What began two weeks ago as a curiosity now looks like a plan. Serena Williams’ return to professional tennis, dismissed in some quarters as a one-off farewell lap, has quietly turned into a grass-court campaign — and her sister Venus is building one of her own. With Wimbledon now a fortnight away, the sport’s most famous siblings are converging on the All England Club from different directions.
Serena, 44, resumes her comeback on Tuesday at the Vanda Pharmaceuticals Berlin Tennis Open, where she has entered the doubles draw alongside world No. 10 KarolÃna Muchová. The pairing opens against Giuliana Olmos and Erin Routliffe, and a deep run could line up a marquee semifinal against the American duo of Coco Gauff and Jessica Pegula. It is the second tournament Williams has added to a schedule she is clearly assembling week by week.

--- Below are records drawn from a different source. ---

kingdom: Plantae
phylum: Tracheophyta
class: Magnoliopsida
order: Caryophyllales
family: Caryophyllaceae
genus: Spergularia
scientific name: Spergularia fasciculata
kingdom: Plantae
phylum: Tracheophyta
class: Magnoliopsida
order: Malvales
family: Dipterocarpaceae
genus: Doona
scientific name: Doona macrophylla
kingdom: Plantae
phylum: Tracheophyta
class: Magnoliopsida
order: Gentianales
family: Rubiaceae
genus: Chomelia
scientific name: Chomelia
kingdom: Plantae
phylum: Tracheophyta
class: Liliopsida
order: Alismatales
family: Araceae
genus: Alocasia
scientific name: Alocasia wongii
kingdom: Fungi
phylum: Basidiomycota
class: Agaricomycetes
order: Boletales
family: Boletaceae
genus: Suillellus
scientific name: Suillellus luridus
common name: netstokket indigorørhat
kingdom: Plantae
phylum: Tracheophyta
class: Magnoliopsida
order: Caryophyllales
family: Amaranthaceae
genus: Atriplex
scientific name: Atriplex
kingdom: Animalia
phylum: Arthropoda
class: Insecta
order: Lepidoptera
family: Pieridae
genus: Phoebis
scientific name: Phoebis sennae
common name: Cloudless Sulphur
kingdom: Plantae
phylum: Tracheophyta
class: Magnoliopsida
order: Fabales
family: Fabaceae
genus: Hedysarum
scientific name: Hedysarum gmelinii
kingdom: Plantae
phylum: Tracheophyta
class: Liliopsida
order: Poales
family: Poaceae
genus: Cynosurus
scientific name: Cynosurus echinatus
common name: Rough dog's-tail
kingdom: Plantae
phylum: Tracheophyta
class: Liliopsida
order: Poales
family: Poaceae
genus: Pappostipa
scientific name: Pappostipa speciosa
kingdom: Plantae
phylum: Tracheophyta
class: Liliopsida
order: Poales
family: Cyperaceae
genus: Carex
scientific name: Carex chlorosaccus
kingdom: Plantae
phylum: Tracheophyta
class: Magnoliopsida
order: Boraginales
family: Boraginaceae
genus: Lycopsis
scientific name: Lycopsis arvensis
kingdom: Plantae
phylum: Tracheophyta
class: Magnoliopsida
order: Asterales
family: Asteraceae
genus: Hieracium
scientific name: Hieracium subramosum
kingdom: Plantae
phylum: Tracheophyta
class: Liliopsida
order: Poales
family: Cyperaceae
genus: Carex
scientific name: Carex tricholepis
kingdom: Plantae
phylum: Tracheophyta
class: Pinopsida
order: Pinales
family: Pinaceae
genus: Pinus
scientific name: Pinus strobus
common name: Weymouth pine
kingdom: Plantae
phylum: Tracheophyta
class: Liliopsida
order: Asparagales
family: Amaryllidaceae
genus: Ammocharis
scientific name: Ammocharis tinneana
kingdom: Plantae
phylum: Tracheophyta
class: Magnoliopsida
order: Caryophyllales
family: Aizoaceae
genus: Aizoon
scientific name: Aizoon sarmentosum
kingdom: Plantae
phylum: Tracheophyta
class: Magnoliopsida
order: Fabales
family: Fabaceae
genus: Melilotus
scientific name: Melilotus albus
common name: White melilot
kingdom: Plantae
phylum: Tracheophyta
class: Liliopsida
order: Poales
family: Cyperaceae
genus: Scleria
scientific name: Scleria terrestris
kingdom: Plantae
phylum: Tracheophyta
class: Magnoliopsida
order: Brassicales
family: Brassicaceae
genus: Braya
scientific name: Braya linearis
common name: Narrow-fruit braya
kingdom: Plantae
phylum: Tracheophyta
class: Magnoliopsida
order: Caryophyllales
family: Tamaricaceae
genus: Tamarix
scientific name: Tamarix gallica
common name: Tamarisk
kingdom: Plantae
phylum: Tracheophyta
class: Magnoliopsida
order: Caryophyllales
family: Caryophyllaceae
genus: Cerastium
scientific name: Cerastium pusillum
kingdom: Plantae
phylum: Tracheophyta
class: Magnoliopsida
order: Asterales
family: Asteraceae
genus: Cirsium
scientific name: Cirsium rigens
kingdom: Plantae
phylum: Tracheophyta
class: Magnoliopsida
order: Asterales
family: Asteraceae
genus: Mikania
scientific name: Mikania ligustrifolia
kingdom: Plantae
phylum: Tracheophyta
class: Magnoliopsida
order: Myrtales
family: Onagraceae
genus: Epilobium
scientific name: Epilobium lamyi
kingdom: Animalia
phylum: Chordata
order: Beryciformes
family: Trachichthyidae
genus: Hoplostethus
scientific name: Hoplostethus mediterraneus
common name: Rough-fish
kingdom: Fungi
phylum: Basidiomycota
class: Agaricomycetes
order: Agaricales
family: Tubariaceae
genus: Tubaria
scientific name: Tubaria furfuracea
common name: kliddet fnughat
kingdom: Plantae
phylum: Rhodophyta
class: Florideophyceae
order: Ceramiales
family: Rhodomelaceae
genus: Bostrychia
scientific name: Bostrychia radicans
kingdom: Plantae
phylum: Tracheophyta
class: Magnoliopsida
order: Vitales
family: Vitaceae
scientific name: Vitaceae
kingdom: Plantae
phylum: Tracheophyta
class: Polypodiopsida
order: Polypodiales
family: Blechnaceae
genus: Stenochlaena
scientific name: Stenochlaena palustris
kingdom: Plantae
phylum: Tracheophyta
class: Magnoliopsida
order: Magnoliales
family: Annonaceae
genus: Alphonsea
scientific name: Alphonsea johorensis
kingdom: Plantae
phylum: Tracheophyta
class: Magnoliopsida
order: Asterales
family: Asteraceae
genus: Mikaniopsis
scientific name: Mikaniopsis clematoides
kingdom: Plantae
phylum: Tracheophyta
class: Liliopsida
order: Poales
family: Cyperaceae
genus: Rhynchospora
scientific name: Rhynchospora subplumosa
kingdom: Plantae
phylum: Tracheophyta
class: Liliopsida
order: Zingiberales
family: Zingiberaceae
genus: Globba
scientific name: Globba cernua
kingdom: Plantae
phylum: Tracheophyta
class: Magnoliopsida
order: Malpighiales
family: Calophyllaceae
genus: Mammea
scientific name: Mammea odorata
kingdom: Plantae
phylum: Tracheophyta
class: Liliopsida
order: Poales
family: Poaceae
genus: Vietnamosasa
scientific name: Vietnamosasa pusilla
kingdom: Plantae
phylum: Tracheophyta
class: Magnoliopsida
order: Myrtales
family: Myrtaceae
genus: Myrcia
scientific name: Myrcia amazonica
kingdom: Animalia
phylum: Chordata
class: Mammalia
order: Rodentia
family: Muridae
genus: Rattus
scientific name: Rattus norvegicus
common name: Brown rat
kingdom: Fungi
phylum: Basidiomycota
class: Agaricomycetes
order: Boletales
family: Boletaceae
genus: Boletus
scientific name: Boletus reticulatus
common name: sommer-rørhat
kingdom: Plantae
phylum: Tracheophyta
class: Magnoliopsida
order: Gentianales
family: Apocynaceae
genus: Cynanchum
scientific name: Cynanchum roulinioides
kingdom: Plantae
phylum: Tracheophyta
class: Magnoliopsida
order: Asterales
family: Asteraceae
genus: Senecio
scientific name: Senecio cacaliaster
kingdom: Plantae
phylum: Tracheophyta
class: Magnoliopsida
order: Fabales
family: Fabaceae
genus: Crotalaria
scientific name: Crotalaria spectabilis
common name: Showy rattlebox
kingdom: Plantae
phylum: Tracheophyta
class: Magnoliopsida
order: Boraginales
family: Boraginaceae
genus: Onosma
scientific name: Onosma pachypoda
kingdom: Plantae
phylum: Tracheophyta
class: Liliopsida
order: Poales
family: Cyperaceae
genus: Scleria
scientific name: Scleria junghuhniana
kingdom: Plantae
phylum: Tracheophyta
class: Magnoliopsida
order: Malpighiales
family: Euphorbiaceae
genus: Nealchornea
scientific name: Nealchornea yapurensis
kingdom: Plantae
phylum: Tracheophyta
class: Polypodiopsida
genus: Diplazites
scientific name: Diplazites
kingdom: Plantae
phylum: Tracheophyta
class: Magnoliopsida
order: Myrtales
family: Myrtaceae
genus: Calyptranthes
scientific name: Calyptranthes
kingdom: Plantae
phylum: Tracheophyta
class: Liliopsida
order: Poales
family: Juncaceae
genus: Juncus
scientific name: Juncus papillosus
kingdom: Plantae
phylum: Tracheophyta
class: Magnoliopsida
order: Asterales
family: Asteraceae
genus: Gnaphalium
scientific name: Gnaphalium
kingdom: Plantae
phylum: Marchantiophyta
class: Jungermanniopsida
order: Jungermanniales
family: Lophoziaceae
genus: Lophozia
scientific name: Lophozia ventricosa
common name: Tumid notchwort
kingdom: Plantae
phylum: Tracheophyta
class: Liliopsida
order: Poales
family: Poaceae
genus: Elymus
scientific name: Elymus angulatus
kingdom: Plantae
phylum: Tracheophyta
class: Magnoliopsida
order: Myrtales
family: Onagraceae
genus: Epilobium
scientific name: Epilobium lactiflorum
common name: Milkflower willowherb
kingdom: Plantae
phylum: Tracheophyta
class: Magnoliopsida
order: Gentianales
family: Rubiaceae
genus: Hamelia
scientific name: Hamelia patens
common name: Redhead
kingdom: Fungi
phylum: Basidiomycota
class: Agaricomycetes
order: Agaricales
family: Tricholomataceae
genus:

“Every tournament I add to my schedule right now feels special,” Williams said of the Berlin trip, adding that she was looking forward to competing in front of the German crowd.
The 23-time Grand Slam singles champion ended a layoff of nearly four years — roughly 1,375 days since her emotional exit at the 2022 US Open — when she walked out at Queen’s Club earlier this month. Partnering Canadian teenager Victoria Mboko, Williams marked the occasion in style, taking out Routliffe and Nicole Melichar-Martinez 7-6(2), 6-2 in front of a packed Andy Murray Arena. The reunion was brief: Mboko hurt her knee in singles, ending the pair’s week after a single outing and sending Williams in search of a new partner. Muchová, one of the most gifted shotmakers in the women’s game, fills that role in Berlin.
For now, Williams has been careful not to overpromise. There is no public commitment to a singles return and no fixed timeline, and those around the tour read Queen’s and Berlin as a short, deliberate competitive block rather than a full re-entry to the circuit. What is not in doubt is the curiosity she generates. Her serve still touched the mid-110s on the radar at Queen’s, and the appetite for her presence — from broadcasters, sponsors and sold-out show courts — has been impossible to miss.
That enthusiasm has been infectious among her peers. Former world No. 1 Lindsay Davenport, who admitted she had assumed Williams’ walk-off in New York was goodbye, welcomed the return as a rare feel-good story in a sport that too often trades in the opposite. Davenport also suspects, as many do, that a singles appearance at SW19 may be the real target.
The timing is doing little to quiet that speculation. The first batch of Wimbledon wildcards — for both singles and doubles — is expected to be confirmed during the Berlin week, and Williams’ grass résumé makes her one of the most decorated names ever to sit in the wildcard conversation. Whether she asks for a singles berth, a doubles slot, or simply keeps stacking match practice will be among the most-watched decisions of the fortnight.
While Serena chases momentum in Germany, Venus is plotting her own route in. The elder Williams has secured singles and doubles wildcards at the Bad Homburg Open, the WTA 500 grass event running June 21–27, where she will partner rising star Alexandra Eala in the doubles. That schedule mirrors the classic pre-Wimbledon tune-up template, and it leaves only a narrow window — Bad Homburg finishes a week before the Championships begin on June 29 — for both sisters to arrive in London match-sharp.
It is a remarkable place for the story to be in 2026. Between them, Venus and Serena own a combined haul of major titles, Olympic gold medals and a grass-court pedigree that few in the sport’s history can rival. Neither is chasing ranking points or a deep run for its own sake; the draw is the occasion itself, and the prospect — however unlikely the bookmakers consider it — of the Williams name back in a Wimbledon draw.
Tennis has spent the early grass season debating prize-money disputes, injuries to its biggest stars and a wide-open Wimbledon field. For two weeks, though, the loudest conversation has belonged to a pair of players whose best days are supposedly behind them. On Tuesday in Berlin, the next chapter begins.